◆ **Challenge 1**
Reproduce the passage on holiness from "There a crisis" up to and including "tolerant of sin.", with no changes.

We are called in our various duties and states of life to become holy.  The Church has a central role in this spiritual journey. The ordinary means are through sanctifying grace obtained by regular prayer and frequent reception of the sacraments. Holiness proceeds, according to many saints and mystics, through purgation of sinfulness and selfishness, into illumination or knowledge of God, and ends in unification with God.

The Second Vatican Council exhorts the faithful to this “universal call to holiness” (Lumen Gentium, Chapter V) and recalls the beatitudes as the model for these endeavors. Those seeking sanctification who are poor in spirit (humble) and pure of heart (just, chaste) will inherit the kingdom of heaven and see God’s face. Jesus instructs us to become perfect as our heavenly Father is perfect and to become saints.

Whither Holiness Today

There a crisis of holiness in our time.  The malevolent spirits of this age, those of rebellion, pride, and immoderate sensuality muffle this call. The will to personal holiness is ebbing as the tide of secularism flows higher and washes over the world and, sadly, over the Church. Holiness is a divine gift that entails man’s cooperation (a good heart) and faithful adherence to doctrine along with good teaching. The Church is, therefore, essential for holiness to flourish. Without holy and orthodox clergy teaching the faith and correcting errors, the laity has become inured to the evils present in the culture and more tolerant of sin.

◆ **Record set**
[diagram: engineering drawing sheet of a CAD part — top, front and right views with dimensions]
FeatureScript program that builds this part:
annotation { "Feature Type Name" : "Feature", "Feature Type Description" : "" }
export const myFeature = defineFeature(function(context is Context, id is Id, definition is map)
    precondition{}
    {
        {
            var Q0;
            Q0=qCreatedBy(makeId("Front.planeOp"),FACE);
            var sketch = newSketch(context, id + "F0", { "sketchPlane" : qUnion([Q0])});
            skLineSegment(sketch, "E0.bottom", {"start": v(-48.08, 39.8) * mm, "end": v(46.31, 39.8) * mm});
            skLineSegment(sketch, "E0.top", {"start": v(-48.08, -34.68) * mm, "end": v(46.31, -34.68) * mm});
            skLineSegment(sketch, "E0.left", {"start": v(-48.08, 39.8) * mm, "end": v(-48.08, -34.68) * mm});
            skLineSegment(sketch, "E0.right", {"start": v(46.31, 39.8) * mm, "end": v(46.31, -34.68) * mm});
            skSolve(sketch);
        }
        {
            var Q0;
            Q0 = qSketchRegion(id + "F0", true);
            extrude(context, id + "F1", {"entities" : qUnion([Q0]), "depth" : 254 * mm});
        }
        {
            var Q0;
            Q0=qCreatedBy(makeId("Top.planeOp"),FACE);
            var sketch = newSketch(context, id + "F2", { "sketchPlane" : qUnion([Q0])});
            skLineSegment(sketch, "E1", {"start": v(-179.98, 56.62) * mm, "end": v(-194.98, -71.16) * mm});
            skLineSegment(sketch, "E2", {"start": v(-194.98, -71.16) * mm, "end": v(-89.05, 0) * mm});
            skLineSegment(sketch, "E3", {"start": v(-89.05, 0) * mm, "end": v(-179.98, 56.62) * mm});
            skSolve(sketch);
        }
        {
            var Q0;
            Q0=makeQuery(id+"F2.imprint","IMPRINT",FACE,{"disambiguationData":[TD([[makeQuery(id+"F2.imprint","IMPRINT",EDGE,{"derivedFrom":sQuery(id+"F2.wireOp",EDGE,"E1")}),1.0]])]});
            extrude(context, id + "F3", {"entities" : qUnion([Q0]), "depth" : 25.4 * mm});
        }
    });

◆ **Challenge 2**
Locate every line in the listing that contains the string "qUnion" and copy each one. Treat matching as case-sensitive.

◆ **Task output 1**
There a crisis of holiness in our time.  The malevolent spirits of this age, those of rebellion, pride, and immoderate sensuality muffle this call. The will to personal holiness is ebbing as the tide of secularism flows higher and washes over the world and, sadly, over the Church. Holiness is a divine gift that entails man’s cooperation (a good heart) and faithful adherence to doctrine along with good teaching. The Church is, therefore, essential for holiness to flourish. Without holy and orthodox clergy teaching the faith and correcting errors, the laity has become inured to the evils present in the culture and more tolerant of sin.

◆ **Task output 2**
            var sketch = newSketch(context, id + "F0", { "sketchPlane" : qUnion([Q0])});
            extrude(context, id + "F1", {"entities" : qUnion([Q0]), "depth" : 254 * mm});
            var sketch = newSketch(context, id + "F2", { "sketchPlane" : qUnion([Q0])});
            extrude(context, id + "F3", {"entities" : qUnion([Q0]), "depth" : 25.4 * mm});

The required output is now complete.